Welcome back, everybody, and welcome to the new fiscal year. We hope you enjoyed a relaxing Eid break, because the government certainly didn’t, having enacted a flurry of key and landmark decisions over the break. Lucky for you, dear readers, Enterprise is back on its regularly scheduled programing to bring you the rundown, with the key event being last Thursday’s fuel price hikes (more on this in Speed Round, below).
It’s FY2017-18 … but not officially: The House of Representatives passed the FY2017-18 budget, but a number of procedures must be completed before the government officially can begin implementing the budget — including increasing the value-added tax to 14% from 13%. The Council of State has yet to ratify the budget, which will then need to go back to the House for final sign-off. That’s expected to take place this Tuesday, according to Al Masry Al Youm. In the meantime, the Finance Ministry is reassuring the public that the 1 percentage point bump will have a limited impact on prices, with both Vice Minister of Finance Amr El Monayer and VAT Commissioner Abdel Moneim Matter noting that the cost of basic consumer goods including cooking oil and cigarettes will not rise.
The stamp tax on capital markets transactions is in effect. President Abdel Fattah El Sisi signed the measure into law. The 0.125% levy, which will rise to 0.175% in its third year, is expected to generate EGP 1-1.5 bn in FY 2017-18. El Sisi also signed into law amendments to the Income Tax Law which would delay the implementation of the capital gains tax until 2020. Both changes were published in the Official Gazette on Thursday, 22 June, according to Al Mal.

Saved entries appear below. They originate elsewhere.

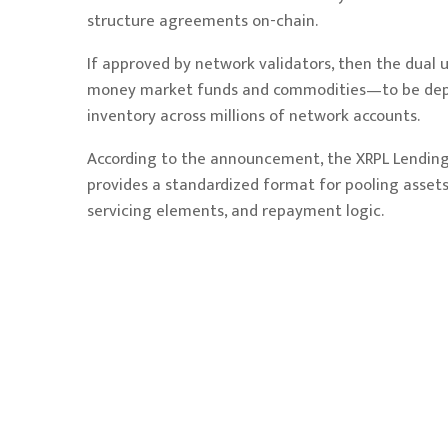
structure agreements on-chain.
If approved by network validators, then the dual
money market funds and commodities—to be deploy
inventory across millions of network accounts.
According to the announcement, the XRPL Lending 
provides a standardized format for pooling assets
servicing elements, and repayment logic.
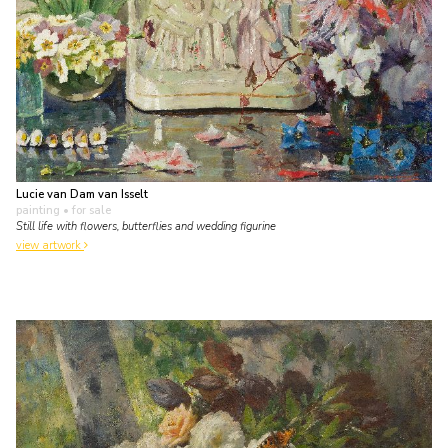
Lucie van Dam van Isselt
painting
• for sale
Still life with flowers, butterflies and wedding figurine
view artwork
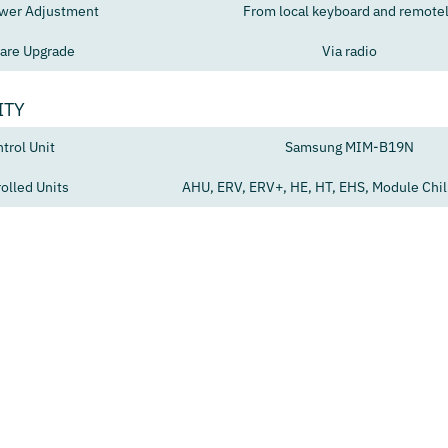
wer Adjustment
From local keyboard and remote
are Upgrade
Via radio
ITY
trol Unit
Samsung MIM-B19N
olled Units
AHU, ERV, ERV+, HE, HT, EHS, Module Chill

Also now official: El Sisi ratified the Tiran and Sanafir sovereignty handover agreement with Saudi Arabia over the Eid break, Sherif Ismail’s cabinet said in a statement picked up by Reuters. The president also sanctioned Egypt’s formal membership in the World Trade Organization’s Trade Facilitation Agreement, which simplifies export and import processes between signatory countries and ordered the nationwide state of emergency be extended another three months.

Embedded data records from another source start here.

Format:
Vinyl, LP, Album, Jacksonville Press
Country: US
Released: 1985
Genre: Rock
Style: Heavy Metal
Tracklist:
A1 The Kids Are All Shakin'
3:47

Egypt should receive the second USD 1.25 bn tranche of its USD 12 bn extended facility from the IMF in the first or second week of July, Finance Minister Amr El Garhy told Reuters. The disbursal was initially expected to come toward the end of June, but El Garhy said it was delayed due to bank procedures and the timing of IMF executive board meetings.

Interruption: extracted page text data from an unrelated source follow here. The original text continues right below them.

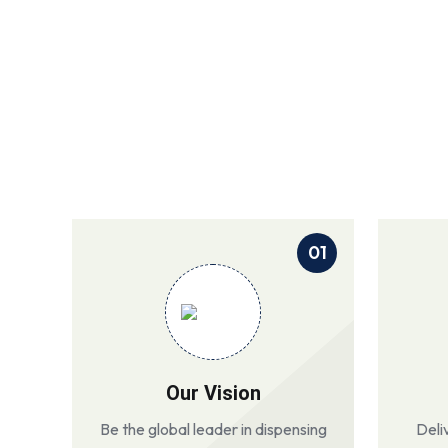
01
Our Vision
Be the global leader in dispensing
Deli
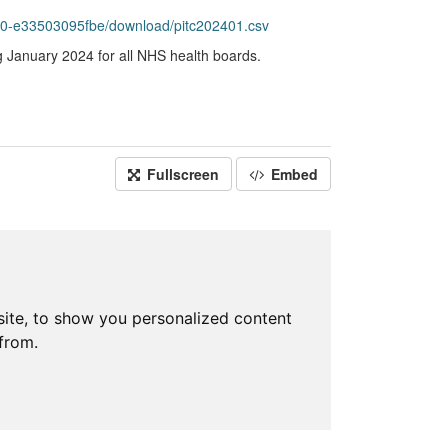
60-e33503095fbe/download/pitc202401.csv
g January 2024 for all NHS health boards.
Fullscreen
Embed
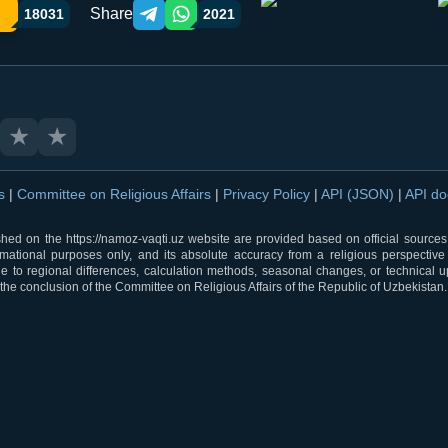
Share
18031
2021
Telegram orqali ulashish
WhatsApp orqali ulashish
★
★
ns
|
Committee on Religious Affairs
|
Privacy Policy
|
API (JSON)
|
API d
shed on the https://namoz-vaqti.uz website are provided based on official sources.
rmational purposes only, and its absolute accuracy from a religious perspective
 to regional differences, calculation methods, seasonal changes, or technical u
he conclusion of the Committee on Religious Affairs of the Republic of Uzbekistan.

We’re also on the lookout for a USD 60 mn payment from the World Bank as part of its USD 400 mn funding for the Takaful and Karama social welfare programs, according to statements by Social Solidarity Minister Ghada Wali picked up by Al Shorouk. The World Bank had sent over a delegation during the Eid break to follow up on the programs.
Another plot twist in the special holiday episode of the Qatar mosalsal: Saudi Arabia, the UAE, Bahrain and Egypt issued on the eve of Eid a 13-point list of demands that Qatar must meet before ties can be normalized, Bloomberg reports. The demands include shutting down Al Jazeera and all its affiliated channels (including Al Jazeera English), curbing ties with Iran, shutting a Turkish military base, and paying reparations to the four states. Qatar has until today to accept the list of demands. Meanwhile, the chairman of the US Senate Foreign Relations Committee, Bob Corker, threatened to block arms sales to GCC countries if they do not resolve the spat with Qatar, according to the newswire.
President Abdel Fattah El Sisi is heading to Budapest today to participate in the Visegrád Summit taking place tomorrow. On the agenda: energy security and cooperation with the EU on both economic issues and counter-terrorism, according to an Ittihadiya statement.